··· 文章 ···

1、get_sliced_prediction中的postprocess，默认为combine.py中的GreedyNMMPostprocess这个是核心函数，

class GreedyNMMPostprocess(PostprocessPredictions):
    def __call__(
            self,
            object_predictions: List[ObjectPrediction],
    ):
        object_prediction_list = ObjectPredictionList(object_predictions)
        # 转化为pytorch tensor
        object_predictions_as_torch = object_prediction_list.totensor()
        if self.class_agnostic:  # 一般不进入这里
            keep_to_merge_list = greedy_nmm(
                object_predictions_as_torch,
                match_threshold=self.match_threshold,
                match_metric=self.match_metric,
            )
        else:  # 一般进入这里，计算需要融合的目标
            keep_to_merge_list = batched_greedy_nmm(
                object_predictions_as_torch,
                match_threshold=self.match_threshold,
                match_metric=self.match_metric,
            )

        selected_object_predictions = []
        # 截取程序中keep_to_merge_list一小段：{34: [45, 53], 5: [29], 6: []}
        # 34: [45, 53]表示：第34个目标需要和45,53目标融合；5: [29]表示：第5个目标需要和29目标融合；6: []表示：第6个目标不需要和任何框融合；
        # 融合是逐步进行的，即第一次融合结果作为下一次融合输入
        for keep_ind, merge_ind_list in keep_to_merge_list.items():
            for merge_ind in merge_ind_list:
                #iou或ios大于指定阈值
                if has_match(
                        object_prediction_list[keep_ind].tolist(),
                        object_prediction_list[merge_ind].tolist(),
                        self.match_metric,
                        self.match_threshold,
                ):
                    #融合主函数，融合包坐标、分数、类别
                    object_prediction_list[keep_ind] = merge_object_prediction_pair(
                        object_prediction_list[keep_ind].tolist(), object_prediction_list[merge_ind].tolist()
                    )
            selected_object_predictions.append(object_prediction_list[keep_ind].tolist())

        return selected_object_predictions

需要注意的是sahi的score融合只是取其最大值，没有用博客中的计算公式

2、batched_greedy_nmm函数

def batched_greedy_nmm(
        object_predictions_as_tensor: torch.tensor,
        match_metric: str = "IOU",
        match_threshold: float = 0.5,
):
    """
    Apply greedy version of non-maximum merging per category to avoid detecting
    too many overlapping bounding boxes for a given object.
    Args:
        object_predictions_as_tensor: (tensor) The location preds for the image
            along with the class predscores, Shape: [num_boxes,5].
        match_metric: (str) IOU or IOS
        match_threshold: (float) The overlap thresh for
            match metric.
    Returns:
        keep_to_merge_list: (Dict[int:List[int]]) mapping from prediction indices
        to keep to a list of prediction indices to be merged.
    """
    # x1,y1,x2,y2,score,clsid
    category_ids = object_predictions_as_tensor[:, 5].squeeze()
    keep_to_merge_list = {}
    for category_id in torch.unique(category_ids):
        curr_indices = torch.where(category_ids == category_id)[0]  # 全局索引
        # 当前类别下目标框可能需要合并的信息，局部索引
        curr_keep_to_merge_list = greedy_nmm(object_predictions_as_tensor[curr_indices], match_metric, match_threshold)

··· 存储清单 ···

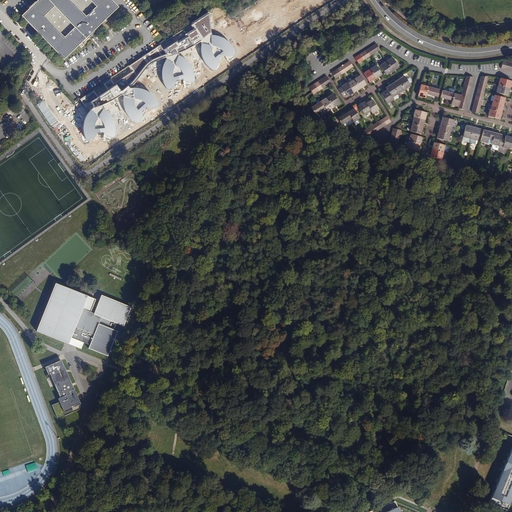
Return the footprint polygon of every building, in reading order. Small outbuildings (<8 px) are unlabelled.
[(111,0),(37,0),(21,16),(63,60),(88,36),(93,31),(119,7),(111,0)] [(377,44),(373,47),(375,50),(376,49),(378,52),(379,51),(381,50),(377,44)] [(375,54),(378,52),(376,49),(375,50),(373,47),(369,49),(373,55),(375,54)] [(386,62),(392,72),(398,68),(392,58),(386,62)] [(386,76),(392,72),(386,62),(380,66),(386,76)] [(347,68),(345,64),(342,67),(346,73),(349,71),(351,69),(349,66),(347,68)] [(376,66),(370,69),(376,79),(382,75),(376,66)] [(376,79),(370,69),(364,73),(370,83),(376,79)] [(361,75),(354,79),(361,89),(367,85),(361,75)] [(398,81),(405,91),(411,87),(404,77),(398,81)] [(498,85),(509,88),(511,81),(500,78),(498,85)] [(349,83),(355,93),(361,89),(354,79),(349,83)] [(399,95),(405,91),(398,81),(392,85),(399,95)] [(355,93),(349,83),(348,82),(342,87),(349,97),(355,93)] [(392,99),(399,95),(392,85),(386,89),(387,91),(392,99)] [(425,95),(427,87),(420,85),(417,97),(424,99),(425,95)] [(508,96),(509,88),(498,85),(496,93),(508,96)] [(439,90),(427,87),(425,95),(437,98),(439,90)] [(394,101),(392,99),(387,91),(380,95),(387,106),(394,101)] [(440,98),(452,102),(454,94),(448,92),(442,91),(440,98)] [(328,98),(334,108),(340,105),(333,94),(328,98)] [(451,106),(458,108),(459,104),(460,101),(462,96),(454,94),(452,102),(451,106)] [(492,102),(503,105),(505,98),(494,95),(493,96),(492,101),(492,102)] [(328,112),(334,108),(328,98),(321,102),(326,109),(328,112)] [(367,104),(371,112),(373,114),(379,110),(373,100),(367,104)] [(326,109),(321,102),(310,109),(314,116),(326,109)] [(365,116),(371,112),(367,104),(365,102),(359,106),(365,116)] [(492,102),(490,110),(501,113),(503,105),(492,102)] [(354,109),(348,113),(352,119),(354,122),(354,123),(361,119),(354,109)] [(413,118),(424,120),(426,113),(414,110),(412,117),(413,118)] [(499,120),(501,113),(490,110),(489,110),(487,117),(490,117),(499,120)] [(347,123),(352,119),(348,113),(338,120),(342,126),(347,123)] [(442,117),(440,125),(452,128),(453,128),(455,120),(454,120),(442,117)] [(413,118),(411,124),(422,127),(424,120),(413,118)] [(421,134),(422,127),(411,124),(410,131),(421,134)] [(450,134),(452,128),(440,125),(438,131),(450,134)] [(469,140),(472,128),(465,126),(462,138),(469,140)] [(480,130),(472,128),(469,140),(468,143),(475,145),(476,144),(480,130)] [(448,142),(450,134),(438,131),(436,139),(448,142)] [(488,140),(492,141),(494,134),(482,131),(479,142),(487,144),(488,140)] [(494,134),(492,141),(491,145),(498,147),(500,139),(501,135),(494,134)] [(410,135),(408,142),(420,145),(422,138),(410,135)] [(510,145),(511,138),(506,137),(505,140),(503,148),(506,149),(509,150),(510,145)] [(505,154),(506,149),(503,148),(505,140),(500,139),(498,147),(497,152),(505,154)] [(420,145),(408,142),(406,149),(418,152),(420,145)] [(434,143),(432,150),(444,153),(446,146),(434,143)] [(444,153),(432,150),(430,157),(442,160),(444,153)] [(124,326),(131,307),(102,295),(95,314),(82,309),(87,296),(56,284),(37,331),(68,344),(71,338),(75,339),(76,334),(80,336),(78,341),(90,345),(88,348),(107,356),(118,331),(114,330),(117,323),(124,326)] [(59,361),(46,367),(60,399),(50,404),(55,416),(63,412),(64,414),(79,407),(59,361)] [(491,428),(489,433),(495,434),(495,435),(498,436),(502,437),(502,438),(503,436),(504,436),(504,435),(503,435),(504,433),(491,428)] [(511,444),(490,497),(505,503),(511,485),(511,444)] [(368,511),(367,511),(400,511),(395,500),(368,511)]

···
··· 存储清单 ···

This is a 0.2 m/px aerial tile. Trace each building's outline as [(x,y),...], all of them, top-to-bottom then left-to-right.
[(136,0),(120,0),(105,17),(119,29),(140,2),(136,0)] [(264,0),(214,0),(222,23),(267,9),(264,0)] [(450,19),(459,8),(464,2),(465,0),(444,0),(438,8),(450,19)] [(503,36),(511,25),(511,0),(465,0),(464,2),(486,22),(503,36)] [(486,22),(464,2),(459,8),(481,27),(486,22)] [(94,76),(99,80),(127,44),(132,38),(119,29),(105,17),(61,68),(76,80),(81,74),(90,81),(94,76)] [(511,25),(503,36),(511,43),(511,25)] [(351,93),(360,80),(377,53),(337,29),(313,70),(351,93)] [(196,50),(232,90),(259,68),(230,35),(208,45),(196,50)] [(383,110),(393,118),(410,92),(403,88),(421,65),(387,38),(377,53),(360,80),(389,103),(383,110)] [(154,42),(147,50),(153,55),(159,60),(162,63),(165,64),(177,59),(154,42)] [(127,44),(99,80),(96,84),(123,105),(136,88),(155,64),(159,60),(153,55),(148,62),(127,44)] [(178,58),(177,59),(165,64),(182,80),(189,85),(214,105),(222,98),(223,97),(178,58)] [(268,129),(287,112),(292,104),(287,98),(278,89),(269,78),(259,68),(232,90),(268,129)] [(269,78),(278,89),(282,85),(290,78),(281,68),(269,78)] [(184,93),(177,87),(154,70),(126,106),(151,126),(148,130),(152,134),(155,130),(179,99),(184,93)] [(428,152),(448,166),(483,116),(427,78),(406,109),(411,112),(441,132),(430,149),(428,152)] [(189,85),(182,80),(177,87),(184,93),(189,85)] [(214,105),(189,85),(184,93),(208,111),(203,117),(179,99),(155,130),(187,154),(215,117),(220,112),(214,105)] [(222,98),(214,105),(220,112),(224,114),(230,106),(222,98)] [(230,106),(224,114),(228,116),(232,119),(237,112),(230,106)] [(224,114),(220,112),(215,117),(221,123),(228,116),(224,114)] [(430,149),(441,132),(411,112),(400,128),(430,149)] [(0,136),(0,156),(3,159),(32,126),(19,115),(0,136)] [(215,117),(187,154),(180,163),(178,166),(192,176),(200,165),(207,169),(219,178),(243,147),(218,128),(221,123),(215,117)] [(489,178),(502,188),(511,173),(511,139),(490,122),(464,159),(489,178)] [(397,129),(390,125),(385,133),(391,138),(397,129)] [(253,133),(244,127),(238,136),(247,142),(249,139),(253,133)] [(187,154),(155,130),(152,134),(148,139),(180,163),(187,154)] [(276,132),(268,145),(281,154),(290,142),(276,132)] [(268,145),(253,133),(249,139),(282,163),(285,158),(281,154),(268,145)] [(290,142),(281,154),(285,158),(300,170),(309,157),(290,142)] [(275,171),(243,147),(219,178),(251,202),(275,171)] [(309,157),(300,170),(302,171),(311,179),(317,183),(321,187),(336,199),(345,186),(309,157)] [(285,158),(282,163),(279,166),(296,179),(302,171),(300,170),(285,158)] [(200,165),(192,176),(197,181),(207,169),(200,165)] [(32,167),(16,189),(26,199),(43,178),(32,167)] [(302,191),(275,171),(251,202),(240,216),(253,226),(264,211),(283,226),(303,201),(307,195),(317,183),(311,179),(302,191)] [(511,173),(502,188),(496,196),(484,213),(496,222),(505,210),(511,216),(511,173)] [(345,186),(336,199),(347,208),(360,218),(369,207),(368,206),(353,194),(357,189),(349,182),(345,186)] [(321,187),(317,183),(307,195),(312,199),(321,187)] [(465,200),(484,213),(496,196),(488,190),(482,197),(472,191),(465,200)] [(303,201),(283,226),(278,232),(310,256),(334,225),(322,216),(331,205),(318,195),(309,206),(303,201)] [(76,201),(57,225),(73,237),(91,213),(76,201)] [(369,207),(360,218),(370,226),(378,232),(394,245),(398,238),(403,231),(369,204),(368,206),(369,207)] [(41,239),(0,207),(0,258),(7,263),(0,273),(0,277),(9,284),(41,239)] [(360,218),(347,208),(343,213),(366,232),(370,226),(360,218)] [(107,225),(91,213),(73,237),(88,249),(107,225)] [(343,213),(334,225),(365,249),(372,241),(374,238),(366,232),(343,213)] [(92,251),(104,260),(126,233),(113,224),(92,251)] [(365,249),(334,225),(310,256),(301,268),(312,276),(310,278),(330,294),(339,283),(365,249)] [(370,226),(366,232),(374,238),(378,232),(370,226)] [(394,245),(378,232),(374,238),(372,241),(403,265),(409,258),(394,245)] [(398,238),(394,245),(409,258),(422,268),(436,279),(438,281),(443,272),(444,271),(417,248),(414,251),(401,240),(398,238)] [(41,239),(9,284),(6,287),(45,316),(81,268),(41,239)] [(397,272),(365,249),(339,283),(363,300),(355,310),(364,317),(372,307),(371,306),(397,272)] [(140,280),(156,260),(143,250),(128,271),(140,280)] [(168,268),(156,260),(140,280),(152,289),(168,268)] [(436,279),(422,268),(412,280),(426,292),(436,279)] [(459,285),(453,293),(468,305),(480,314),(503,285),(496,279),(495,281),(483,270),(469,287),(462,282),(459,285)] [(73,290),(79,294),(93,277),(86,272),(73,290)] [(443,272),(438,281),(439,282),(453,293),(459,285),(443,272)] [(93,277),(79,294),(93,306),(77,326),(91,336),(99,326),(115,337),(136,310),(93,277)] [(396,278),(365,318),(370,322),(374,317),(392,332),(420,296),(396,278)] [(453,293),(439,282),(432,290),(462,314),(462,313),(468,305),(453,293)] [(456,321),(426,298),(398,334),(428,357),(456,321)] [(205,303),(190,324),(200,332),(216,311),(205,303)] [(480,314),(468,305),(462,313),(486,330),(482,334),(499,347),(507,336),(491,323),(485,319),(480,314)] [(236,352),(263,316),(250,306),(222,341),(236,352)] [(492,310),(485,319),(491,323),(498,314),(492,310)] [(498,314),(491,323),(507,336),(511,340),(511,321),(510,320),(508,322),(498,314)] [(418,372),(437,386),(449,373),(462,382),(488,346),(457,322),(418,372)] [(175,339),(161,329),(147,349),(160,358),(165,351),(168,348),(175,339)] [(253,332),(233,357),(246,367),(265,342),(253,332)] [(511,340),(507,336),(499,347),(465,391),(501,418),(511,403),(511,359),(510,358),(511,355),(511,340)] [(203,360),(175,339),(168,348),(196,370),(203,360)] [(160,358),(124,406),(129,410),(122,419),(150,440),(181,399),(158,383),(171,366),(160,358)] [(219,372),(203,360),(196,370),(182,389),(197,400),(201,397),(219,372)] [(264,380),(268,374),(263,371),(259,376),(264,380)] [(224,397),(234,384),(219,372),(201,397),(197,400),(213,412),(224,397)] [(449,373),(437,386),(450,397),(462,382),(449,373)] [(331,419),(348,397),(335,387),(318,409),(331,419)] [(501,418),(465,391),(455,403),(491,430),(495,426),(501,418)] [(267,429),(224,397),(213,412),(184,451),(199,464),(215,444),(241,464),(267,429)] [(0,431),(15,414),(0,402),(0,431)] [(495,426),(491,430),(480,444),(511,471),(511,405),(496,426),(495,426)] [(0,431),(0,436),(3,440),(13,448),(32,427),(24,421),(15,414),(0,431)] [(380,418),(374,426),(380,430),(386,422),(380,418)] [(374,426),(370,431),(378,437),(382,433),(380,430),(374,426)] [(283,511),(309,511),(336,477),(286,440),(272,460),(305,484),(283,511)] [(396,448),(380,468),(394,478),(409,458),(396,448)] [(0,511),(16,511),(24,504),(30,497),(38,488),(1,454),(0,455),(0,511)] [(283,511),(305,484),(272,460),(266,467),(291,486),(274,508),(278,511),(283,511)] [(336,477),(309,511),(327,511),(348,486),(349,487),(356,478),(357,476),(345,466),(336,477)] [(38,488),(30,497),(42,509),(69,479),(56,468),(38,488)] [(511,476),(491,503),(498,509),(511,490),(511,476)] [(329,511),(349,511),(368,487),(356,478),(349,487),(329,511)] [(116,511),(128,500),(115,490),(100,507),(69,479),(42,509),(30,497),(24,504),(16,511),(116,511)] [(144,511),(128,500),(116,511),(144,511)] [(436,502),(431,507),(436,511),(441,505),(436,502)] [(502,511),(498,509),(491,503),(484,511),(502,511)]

···

→ 任务目标
A) 从讲解 SAHI 后处理的文章中摘出一段原文，以“Apply greedy version”开头，一直到“to be merged.”为止。
B) 讲解 SAHI 后处理的文章在结尾处中断了，从那里接着往下续写。

→ 各题答案
A)
Apply greedy version of non-maximum merging per category to avoid detecting
    too many overlapping bounding boxes for a given object.
    Args:
        object_predictions_as_tensor: (tensor) The location preds for the image
            along with the class predscores, Shape: [num_boxes,5].
        match_metric: (str) IOU or IOS
        match_threshold: (float) The overlap thresh for
            match metric.
    Returns:
        keep_to_merge_list: (Dict[int:List[int]]) mapping from prediction indices
        to keep to a list of prediction indices to be merged.

B)
        curr_indices_list = curr_indices.tolist()
        # 局部索引转化为全局索引
        for curr_keep, curr_merge_list in curr_keep_to_merge_list.items():
            keep = curr_indices_list[curr_keep]
            merge_list = [curr_indices_list[curr_merge_ind] for curr_merge_ind in curr_merge_list]
            keep_to_merge_list[keep] = merge_list
    return keep_to_merge_list

3、greedy_nmm函数

def greedy_nmm(
        object_predictions_as_tensor: torch.tensor,
        match_metric: str = "IOU",
        match_threshold: float = 0.5,
):
    """
    Apply greedy version of non-maximum merging to avoid detecting too many
    overlapping bounding boxes for a given object.
    Args:
        object_predictions_as_tensor: (tensor) The location preds for the image
            along with the class predscores, Shape: [num_boxes,5].
        object_predictions_as_list: ObjectPredictionList Object prediction objects
            to be merged.
        match_metric: (str) IOU or IOS
        match_threshold: (float) The overlap thresh for
            match metric.
    Returns:
        keep_to_merge_list: (Dict[int:List[int]]) mapping from prediction indices
        to keep to a list of prediction indices to be merged.
    """
    # 非极大值融合，和nms类似
    keep_to_merge_list = {}

    # we extract coordinates for every
    # prediction box present in P
    x1 = object_predictions_as_tensor[:, 0]
    y1 = object_predictions_as_tensor[:, 1]
    x2 = object_predictions_as_tensor[:, 2]
    y2 = object_predictions_as_tensor[:, 3]

    # we extract the confidence scores as well
    scores = object_predictions_as_tensor[:, 4]

    # calculate area of every block in P
    areas = (x2 - x1) * (y2 - y1)

    # sort the prediction boxes in P
    # according to their confidence scores
    order = scores.argsort()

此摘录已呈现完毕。